Nolan Lazor has experienced the challenges and opportunities of an NFL coach’s son. Now he’s ready to be Vernon Hills’ starting quarterback.

The August sun shines down from a clear blue sky as Vernon Hills quarterback Nolan Lazor plays catch with his teammates on the second day of preseason practice.

The lanky lefthander throws with the ease and confidence of a young man primed for what he believes will be a memorable senior season. The 6-foot-5, 190-pound Lazor projects the air of someone for whom the football field is a second home.

“It may be my first home,” he said. “There’s no place I’d rather be.”

Lazor has been many places in his life, but football has been a constant. He is the son of longtime NFL coach Bill Lazor, who was the offensive coordinator of the Chicago Bears in 2020 and 2021.
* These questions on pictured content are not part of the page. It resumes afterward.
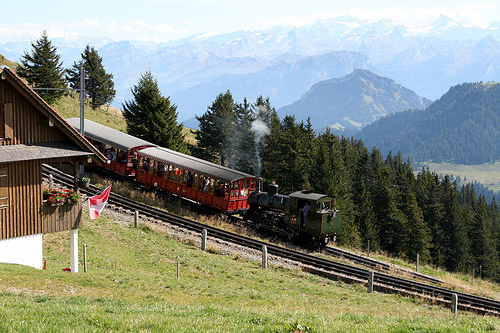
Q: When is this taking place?
A: Daytime.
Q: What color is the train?
A: Red and green.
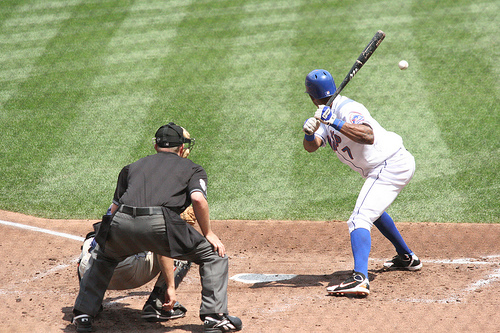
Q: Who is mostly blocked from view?
A: Catcher.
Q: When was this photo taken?
A: During a game.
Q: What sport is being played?
A: Baseball.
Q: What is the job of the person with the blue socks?
A: Hit the ball.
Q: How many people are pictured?
A: Three.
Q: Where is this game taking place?
A: Baseball field.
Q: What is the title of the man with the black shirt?
A: Umpire.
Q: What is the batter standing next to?
A: Home Plate.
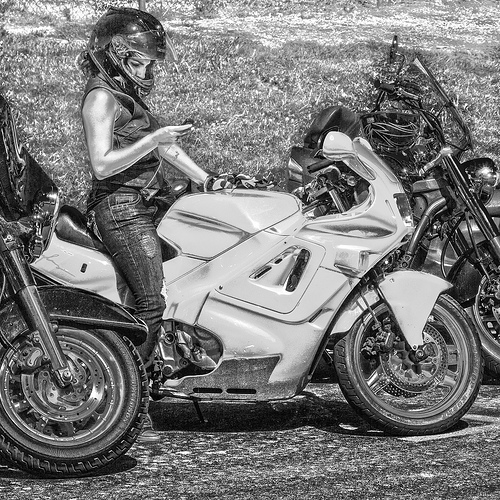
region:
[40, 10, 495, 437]
a woman sitting on a motorcycle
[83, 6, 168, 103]
a helmet on a woman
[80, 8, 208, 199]
a woman looking at a cellphone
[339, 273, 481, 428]
the front wheel of a motorcycle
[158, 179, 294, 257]
the gas tank of a motorcycle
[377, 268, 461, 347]
the fender of a motorcycle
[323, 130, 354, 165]
the mirror of a motorcycle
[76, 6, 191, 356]
a woman wearing jeans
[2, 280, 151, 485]
the front wheel of a motocycle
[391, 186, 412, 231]
the headlight of a motorcycle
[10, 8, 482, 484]
woman sitting on a motorcycle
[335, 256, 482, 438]
front tire of a motorbike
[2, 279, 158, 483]
back tire of a motorbike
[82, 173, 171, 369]
woman's leg in jeans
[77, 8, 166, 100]
woman wearing a helmet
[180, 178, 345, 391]
right side of the body of a motorbike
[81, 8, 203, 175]
a woman holding a cellphone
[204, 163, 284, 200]
woman's gloves for riding a motorcycle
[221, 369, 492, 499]
motorbike parking space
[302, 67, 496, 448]
front part of two different motorbikes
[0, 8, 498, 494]
The photo is in black and white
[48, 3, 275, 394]
A woman in the foreground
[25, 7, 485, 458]
Woman is on a sports bike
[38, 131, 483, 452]
A side view of a sports bike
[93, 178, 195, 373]
Woman is wearing jeans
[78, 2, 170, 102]
Woman is wearing a helmet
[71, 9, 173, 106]
Woman head is looking down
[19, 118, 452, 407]
The sports bike is light colored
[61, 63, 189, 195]
Woman is wearing a sleeveless jacket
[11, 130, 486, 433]
The Sportsbike in the image is parked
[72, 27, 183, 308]
woman sitting on motorbike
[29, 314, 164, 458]
round tire of motorcycle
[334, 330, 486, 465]
round tire of motorcycle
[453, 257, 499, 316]
round tire of motorcycle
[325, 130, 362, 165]
rear view mirror on motorcycle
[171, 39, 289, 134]
grass growing by bikes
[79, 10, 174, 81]
helmet on woman's head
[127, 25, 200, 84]
glass visor on helmet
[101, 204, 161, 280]
denim jeans on rider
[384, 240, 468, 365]
wheel guard on top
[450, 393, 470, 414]
the front tire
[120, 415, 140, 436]
front tire of the motorcycle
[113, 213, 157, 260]
women is wearing jeans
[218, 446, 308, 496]
the ground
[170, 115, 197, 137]
the women is holding an object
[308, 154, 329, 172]
handle bar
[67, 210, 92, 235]
the seat on the motorcycle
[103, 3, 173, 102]
the women is wearing a helmet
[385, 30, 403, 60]
a mirror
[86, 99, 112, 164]
the womens arm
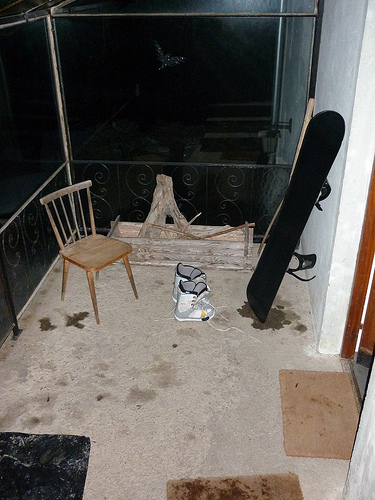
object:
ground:
[97, 350, 267, 462]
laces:
[196, 296, 262, 344]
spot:
[234, 301, 288, 331]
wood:
[103, 173, 251, 268]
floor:
[0, 240, 350, 498]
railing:
[0, 158, 295, 352]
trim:
[321, 228, 374, 382]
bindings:
[285, 249, 317, 281]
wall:
[288, 0, 373, 357]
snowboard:
[243, 108, 346, 326]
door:
[338, 130, 373, 419]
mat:
[278, 368, 363, 458]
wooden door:
[338, 157, 373, 359]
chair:
[38, 180, 139, 326]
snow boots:
[170, 262, 207, 304]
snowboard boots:
[169, 278, 217, 325]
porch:
[0, 1, 364, 498]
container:
[105, 216, 258, 273]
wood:
[136, 170, 192, 240]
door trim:
[334, 157, 374, 360]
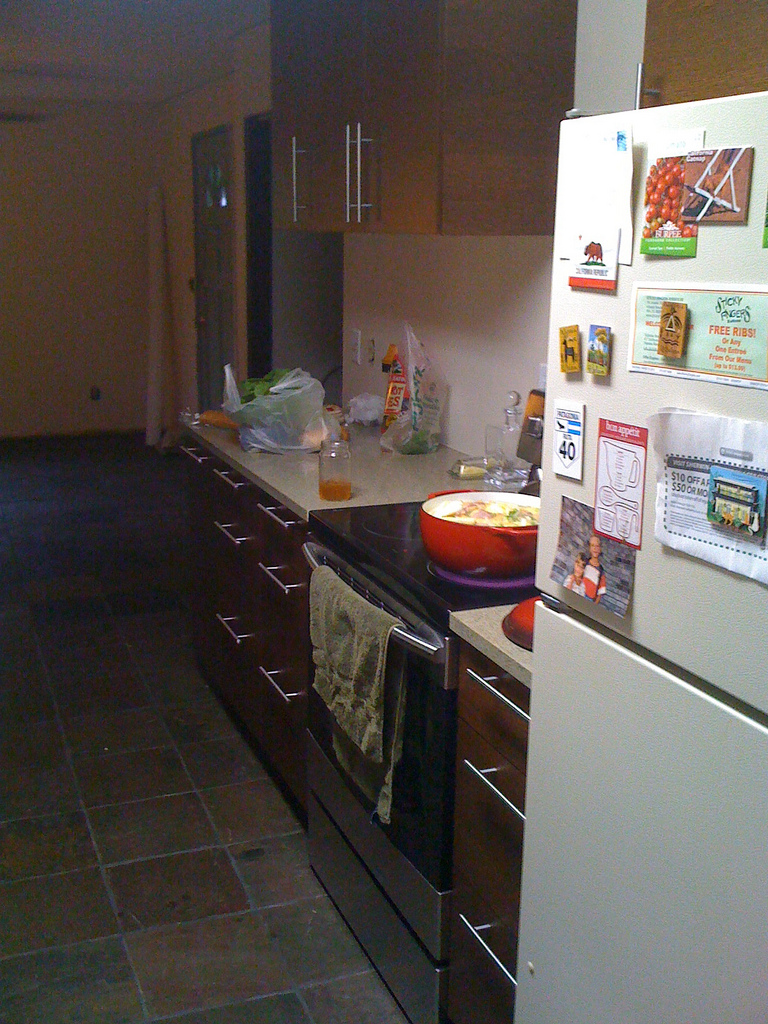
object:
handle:
[206, 507, 254, 553]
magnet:
[584, 413, 654, 552]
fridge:
[507, 85, 765, 1018]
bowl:
[414, 465, 543, 586]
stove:
[276, 490, 447, 1019]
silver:
[412, 632, 437, 651]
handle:
[260, 663, 304, 706]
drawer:
[443, 726, 526, 939]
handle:
[456, 756, 521, 826]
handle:
[456, 911, 517, 985]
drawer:
[443, 877, 517, 1022]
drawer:
[254, 551, 308, 638]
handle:
[258, 555, 304, 594]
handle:
[213, 608, 248, 649]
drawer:
[445, 863, 519, 1022]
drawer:
[447, 710, 529, 923]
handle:
[460, 671, 529, 714]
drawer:
[450, 635, 537, 750]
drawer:
[253, 643, 303, 793]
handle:
[259, 663, 299, 706]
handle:
[215, 603, 252, 650]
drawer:
[211, 584, 252, 726]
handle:
[249, 553, 313, 614]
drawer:
[239, 526, 321, 660]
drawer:
[243, 484, 317, 571]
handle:
[247, 495, 303, 541]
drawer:
[194, 495, 268, 580]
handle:
[203, 498, 260, 567]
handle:
[198, 451, 254, 511]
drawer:
[197, 452, 258, 521]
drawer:
[173, 424, 219, 489]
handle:
[173, 438, 212, 474]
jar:
[311, 435, 357, 506]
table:
[170, 384, 526, 523]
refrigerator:
[510, 69, 765, 1017]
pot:
[409, 490, 557, 573]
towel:
[303, 553, 406, 833]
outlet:
[349, 321, 371, 376]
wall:
[336, 5, 539, 450]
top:
[496, 591, 552, 651]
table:
[445, 595, 531, 682]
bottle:
[482, 388, 534, 497]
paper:
[588, 413, 655, 555]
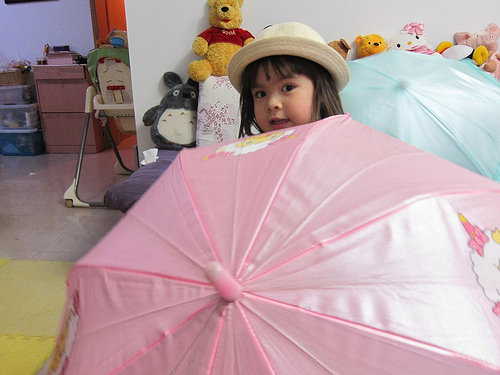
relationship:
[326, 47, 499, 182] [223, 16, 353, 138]
umbrella behind girl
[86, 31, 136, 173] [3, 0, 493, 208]
highchair in background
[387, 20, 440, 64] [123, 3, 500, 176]
hello kitty against wall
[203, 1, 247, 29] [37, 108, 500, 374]
head behind umbrella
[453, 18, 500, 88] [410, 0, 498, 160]
animal in top right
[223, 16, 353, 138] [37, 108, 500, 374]
girl with umbrella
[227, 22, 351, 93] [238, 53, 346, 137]
hat on head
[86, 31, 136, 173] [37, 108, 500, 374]
highchair in room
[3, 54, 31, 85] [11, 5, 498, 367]
box in room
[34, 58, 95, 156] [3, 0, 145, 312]
dresser in corner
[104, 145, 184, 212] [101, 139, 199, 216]
covering for bed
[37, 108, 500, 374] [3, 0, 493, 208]
umbrella in background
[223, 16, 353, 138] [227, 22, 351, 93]
girl wearing hat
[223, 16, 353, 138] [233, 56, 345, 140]
girl with hair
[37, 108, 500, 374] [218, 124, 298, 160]
umbrella with sheep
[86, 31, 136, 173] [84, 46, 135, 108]
highchair with seat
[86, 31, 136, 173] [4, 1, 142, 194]
highchair in back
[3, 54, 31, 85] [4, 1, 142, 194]
box in back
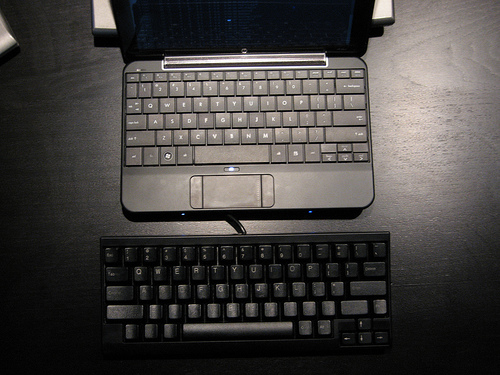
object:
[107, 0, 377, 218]
laptop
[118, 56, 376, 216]
keyboard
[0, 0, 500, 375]
table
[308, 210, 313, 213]
light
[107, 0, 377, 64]
screen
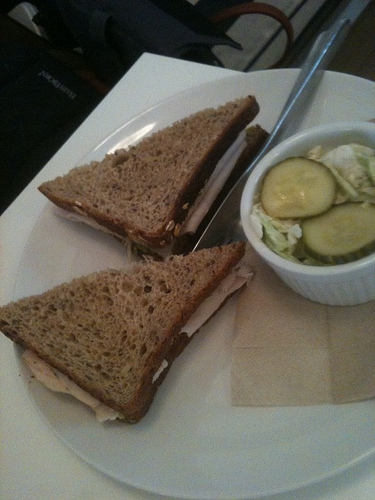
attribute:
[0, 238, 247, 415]
bread — brown, halved, cut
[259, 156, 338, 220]
pickle — green, sliced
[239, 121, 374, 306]
ramekin — white, ceramic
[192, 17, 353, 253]
knife — steel, shiny, metal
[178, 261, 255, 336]
meat — white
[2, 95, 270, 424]
sandwich — halved, triangle, wheat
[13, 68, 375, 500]
plate — white, large, ceramic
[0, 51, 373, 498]
mat — white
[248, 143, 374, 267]
coleslaw — green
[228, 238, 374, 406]
napkin — brown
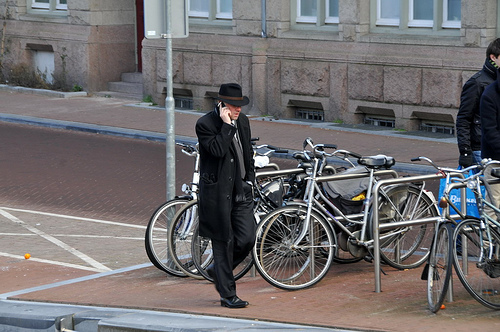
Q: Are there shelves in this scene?
A: No, there are no shelves.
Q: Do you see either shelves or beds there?
A: No, there are no shelves or beds.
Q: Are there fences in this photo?
A: No, there are no fences.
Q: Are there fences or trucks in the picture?
A: No, there are no fences or trucks.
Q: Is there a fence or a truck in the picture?
A: No, there are no fences or trucks.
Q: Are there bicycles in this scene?
A: Yes, there are bicycles.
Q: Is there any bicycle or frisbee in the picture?
A: Yes, there are bicycles.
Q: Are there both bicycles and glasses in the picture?
A: No, there are bicycles but no glasses.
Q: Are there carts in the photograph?
A: No, there are no carts.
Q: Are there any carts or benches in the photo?
A: No, there are no carts or benches.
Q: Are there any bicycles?
A: Yes, there are bicycles.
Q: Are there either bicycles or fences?
A: Yes, there are bicycles.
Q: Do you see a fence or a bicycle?
A: Yes, there are bicycles.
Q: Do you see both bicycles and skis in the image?
A: No, there are bicycles but no skis.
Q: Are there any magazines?
A: No, there are no magazines.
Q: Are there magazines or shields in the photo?
A: No, there are no magazines or shields.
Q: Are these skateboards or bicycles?
A: These are bicycles.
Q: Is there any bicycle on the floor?
A: Yes, there are bicycles on the floor.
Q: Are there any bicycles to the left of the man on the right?
A: Yes, there are bicycles to the left of the man.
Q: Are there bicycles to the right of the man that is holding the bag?
A: No, the bicycles are to the left of the man.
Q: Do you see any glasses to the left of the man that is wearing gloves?
A: No, there are bicycles to the left of the man.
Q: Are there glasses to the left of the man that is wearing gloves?
A: No, there are bicycles to the left of the man.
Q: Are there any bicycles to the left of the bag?
A: Yes, there are bicycles to the left of the bag.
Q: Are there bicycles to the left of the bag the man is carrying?
A: Yes, there are bicycles to the left of the bag.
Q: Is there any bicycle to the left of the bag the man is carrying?
A: Yes, there are bicycles to the left of the bag.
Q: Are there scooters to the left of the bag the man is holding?
A: No, there are bicycles to the left of the bag.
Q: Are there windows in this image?
A: Yes, there are windows.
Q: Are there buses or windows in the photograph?
A: Yes, there are windows.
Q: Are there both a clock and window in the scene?
A: No, there are windows but no clocks.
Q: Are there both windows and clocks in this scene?
A: No, there are windows but no clocks.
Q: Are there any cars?
A: No, there are no cars.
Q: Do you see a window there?
A: Yes, there are windows.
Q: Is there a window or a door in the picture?
A: Yes, there are windows.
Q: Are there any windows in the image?
A: Yes, there are windows.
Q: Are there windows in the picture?
A: Yes, there are windows.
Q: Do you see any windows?
A: Yes, there are windows.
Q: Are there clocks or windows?
A: Yes, there are windows.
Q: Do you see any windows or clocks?
A: Yes, there are windows.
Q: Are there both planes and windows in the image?
A: No, there are windows but no airplanes.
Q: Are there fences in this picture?
A: No, there are no fences.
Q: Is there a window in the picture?
A: Yes, there are windows.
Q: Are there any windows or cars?
A: Yes, there are windows.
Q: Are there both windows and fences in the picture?
A: No, there are windows but no fences.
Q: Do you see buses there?
A: No, there are no buses.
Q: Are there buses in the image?
A: No, there are no buses.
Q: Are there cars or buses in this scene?
A: No, there are no buses or cars.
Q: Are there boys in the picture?
A: No, there are no boys.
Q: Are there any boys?
A: No, there are no boys.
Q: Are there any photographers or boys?
A: No, there are no boys or photographers.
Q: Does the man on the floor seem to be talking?
A: Yes, the man is talking.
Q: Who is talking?
A: The man is talking.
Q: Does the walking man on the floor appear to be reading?
A: No, the man is talking.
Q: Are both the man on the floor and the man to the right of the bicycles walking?
A: Yes, both the man and the man are walking.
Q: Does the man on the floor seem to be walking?
A: Yes, the man is walking.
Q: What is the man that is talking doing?
A: The man is walking.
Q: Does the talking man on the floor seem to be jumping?
A: No, the man is walking.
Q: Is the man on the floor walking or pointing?
A: The man is walking.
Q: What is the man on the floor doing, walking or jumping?
A: The man is walking.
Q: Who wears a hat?
A: The man wears a hat.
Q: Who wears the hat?
A: The man wears a hat.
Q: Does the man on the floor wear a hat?
A: Yes, the man wears a hat.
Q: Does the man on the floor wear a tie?
A: No, the man wears a hat.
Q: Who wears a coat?
A: The man wears a coat.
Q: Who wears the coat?
A: The man wears a coat.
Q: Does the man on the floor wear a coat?
A: Yes, the man wears a coat.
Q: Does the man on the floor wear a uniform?
A: No, the man wears a coat.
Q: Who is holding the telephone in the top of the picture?
A: The man is holding the telephone.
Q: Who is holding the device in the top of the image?
A: The man is holding the telephone.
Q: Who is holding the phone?
A: The man is holding the telephone.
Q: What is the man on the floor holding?
A: The man is holding the phone.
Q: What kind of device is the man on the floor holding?
A: The man is holding the telephone.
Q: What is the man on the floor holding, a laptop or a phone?
A: The man is holding a phone.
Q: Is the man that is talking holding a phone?
A: Yes, the man is holding a phone.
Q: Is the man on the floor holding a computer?
A: No, the man is holding a phone.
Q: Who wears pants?
A: The man wears pants.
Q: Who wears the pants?
A: The man wears pants.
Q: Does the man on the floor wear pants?
A: Yes, the man wears pants.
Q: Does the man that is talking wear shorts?
A: No, the man wears pants.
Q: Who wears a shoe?
A: The man wears a shoe.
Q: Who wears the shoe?
A: The man wears a shoe.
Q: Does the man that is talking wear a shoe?
A: Yes, the man wears a shoe.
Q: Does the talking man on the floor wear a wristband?
A: No, the man wears a shoe.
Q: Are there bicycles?
A: Yes, there are bicycles.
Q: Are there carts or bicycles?
A: Yes, there are bicycles.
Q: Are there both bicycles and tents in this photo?
A: No, there are bicycles but no tents.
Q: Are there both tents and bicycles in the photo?
A: No, there are bicycles but no tents.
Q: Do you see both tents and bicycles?
A: No, there are bicycles but no tents.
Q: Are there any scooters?
A: No, there are no scooters.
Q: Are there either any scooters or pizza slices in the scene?
A: No, there are no scooters or pizza slices.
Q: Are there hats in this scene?
A: Yes, there is a hat.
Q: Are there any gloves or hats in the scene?
A: Yes, there is a hat.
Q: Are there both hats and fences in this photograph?
A: No, there is a hat but no fences.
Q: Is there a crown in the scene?
A: No, there are no crowns.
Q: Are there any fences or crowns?
A: No, there are no crowns or fences.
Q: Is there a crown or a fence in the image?
A: No, there are no crowns or fences.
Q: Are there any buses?
A: No, there are no buses.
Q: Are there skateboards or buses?
A: No, there are no buses or skateboards.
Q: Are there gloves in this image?
A: Yes, there are gloves.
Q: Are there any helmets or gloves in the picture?
A: Yes, there are gloves.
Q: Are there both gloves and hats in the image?
A: Yes, there are both gloves and a hat.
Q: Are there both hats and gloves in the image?
A: Yes, there are both gloves and a hat.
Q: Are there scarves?
A: No, there are no scarves.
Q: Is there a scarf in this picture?
A: No, there are no scarves.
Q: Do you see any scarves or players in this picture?
A: No, there are no scarves or players.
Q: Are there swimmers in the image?
A: No, there are no swimmers.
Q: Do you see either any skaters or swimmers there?
A: No, there are no swimmers or skaters.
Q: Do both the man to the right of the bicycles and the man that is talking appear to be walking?
A: Yes, both the man and the man are walking.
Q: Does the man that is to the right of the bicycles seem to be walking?
A: Yes, the man is walking.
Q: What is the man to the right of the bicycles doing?
A: The man is walking.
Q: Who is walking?
A: The man is walking.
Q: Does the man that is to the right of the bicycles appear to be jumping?
A: No, the man is walking.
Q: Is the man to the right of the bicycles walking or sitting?
A: The man is walking.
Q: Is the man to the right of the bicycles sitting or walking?
A: The man is walking.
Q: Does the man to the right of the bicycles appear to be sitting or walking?
A: The man is walking.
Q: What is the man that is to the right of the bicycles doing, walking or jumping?
A: The man is walking.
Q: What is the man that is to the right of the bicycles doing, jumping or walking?
A: The man is walking.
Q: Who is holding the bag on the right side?
A: The man is holding the bag.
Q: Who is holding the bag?
A: The man is holding the bag.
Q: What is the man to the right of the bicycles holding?
A: The man is holding the bag.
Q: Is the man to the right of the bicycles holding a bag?
A: Yes, the man is holding a bag.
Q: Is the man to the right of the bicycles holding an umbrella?
A: No, the man is holding a bag.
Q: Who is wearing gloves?
A: The man is wearing gloves.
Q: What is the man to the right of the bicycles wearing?
A: The man is wearing gloves.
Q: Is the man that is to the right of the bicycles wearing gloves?
A: Yes, the man is wearing gloves.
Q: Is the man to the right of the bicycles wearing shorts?
A: No, the man is wearing gloves.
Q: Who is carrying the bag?
A: The man is carrying the bag.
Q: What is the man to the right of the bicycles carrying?
A: The man is carrying a bag.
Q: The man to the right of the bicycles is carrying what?
A: The man is carrying a bag.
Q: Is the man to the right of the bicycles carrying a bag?
A: Yes, the man is carrying a bag.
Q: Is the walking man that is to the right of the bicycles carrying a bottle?
A: No, the man is carrying a bag.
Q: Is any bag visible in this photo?
A: Yes, there is a bag.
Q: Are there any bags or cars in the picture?
A: Yes, there is a bag.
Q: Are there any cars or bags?
A: Yes, there is a bag.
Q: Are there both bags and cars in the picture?
A: No, there is a bag but no cars.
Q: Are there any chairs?
A: No, there are no chairs.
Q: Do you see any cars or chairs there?
A: No, there are no chairs or cars.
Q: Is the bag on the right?
A: Yes, the bag is on the right of the image.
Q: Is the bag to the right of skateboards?
A: No, the bag is to the right of the bicycles.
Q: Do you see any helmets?
A: No, there are no helmets.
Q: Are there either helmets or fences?
A: No, there are no helmets or fences.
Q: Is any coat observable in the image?
A: Yes, there is a coat.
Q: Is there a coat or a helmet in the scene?
A: Yes, there is a coat.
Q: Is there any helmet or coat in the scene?
A: Yes, there is a coat.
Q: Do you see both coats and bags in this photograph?
A: Yes, there are both a coat and a bag.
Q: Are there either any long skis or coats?
A: Yes, there is a long coat.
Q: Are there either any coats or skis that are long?
A: Yes, the coat is long.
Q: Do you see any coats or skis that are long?
A: Yes, the coat is long.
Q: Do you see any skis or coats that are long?
A: Yes, the coat is long.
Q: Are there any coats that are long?
A: Yes, there is a long coat.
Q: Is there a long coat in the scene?
A: Yes, there is a long coat.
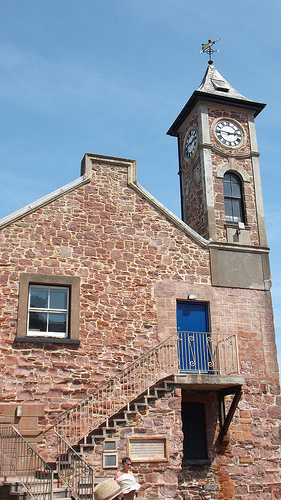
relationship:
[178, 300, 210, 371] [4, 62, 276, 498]
door on building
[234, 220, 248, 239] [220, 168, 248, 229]
camera on window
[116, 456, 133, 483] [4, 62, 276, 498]
woman standing by building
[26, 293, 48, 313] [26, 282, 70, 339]
reflection in window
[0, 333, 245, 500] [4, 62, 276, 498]
staircase leading to upper level of building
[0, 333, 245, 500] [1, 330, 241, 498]
staircase with railing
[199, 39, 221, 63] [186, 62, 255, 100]
cross on top of roof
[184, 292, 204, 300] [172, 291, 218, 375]
light of door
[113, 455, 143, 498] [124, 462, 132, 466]
woman wearing sunglasses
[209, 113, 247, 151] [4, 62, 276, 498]
clock on building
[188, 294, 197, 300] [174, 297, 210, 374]
lamp on door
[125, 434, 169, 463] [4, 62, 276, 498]
sign on building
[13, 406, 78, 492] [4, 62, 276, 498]
staircase to building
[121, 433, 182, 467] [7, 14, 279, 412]
plaque on building.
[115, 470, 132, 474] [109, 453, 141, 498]
shirt on woman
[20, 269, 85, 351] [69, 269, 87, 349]
window in framing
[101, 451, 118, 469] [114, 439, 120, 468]
chalkboard in framing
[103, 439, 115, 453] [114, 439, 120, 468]
chalkboard in framing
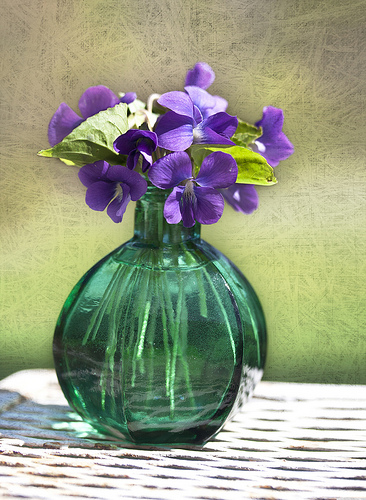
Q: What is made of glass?
A: The object.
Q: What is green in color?
A: The glass.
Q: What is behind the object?
A: The wall.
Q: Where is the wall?
A: Next to object.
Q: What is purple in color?
A: The flowers.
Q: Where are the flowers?
A: In the vase.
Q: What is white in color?
A: Table.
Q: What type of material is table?
A: Metal.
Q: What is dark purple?
A: Flower.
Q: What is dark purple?
A: Flowers.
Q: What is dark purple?
A: Flowers.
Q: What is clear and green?
A: Vase.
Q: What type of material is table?
A: Metal.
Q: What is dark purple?
A: Flowers.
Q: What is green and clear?
A: Vase.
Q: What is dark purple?
A: Flowers.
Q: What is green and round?
A: Vase.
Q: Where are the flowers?
A: A vase.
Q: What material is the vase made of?
A: Glass.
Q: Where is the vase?
A: On a white wicker table.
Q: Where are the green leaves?
A: In the bouquet.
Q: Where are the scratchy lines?
A: Behind the vase.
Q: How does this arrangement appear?
A: Pretty and royal purple.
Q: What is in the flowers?
A: Green leaves.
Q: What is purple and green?
A: Flowers.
The life of an NFL coach is inherently itinerant, so it’s no surprise that Vernon Hills is the eighth place where Nolan Lazor has lived. He was born in Leesburg, Virginia, just outside Washington, D.C., when his father worked for Washington.

“There’s a picture of me when I was just learning to walk, running around the Redskins’ practice fields with a football,” Lazor said. “Football has been so tied in with my life.”

Given his family background, people assume Lazor was destined to be a star quarterback.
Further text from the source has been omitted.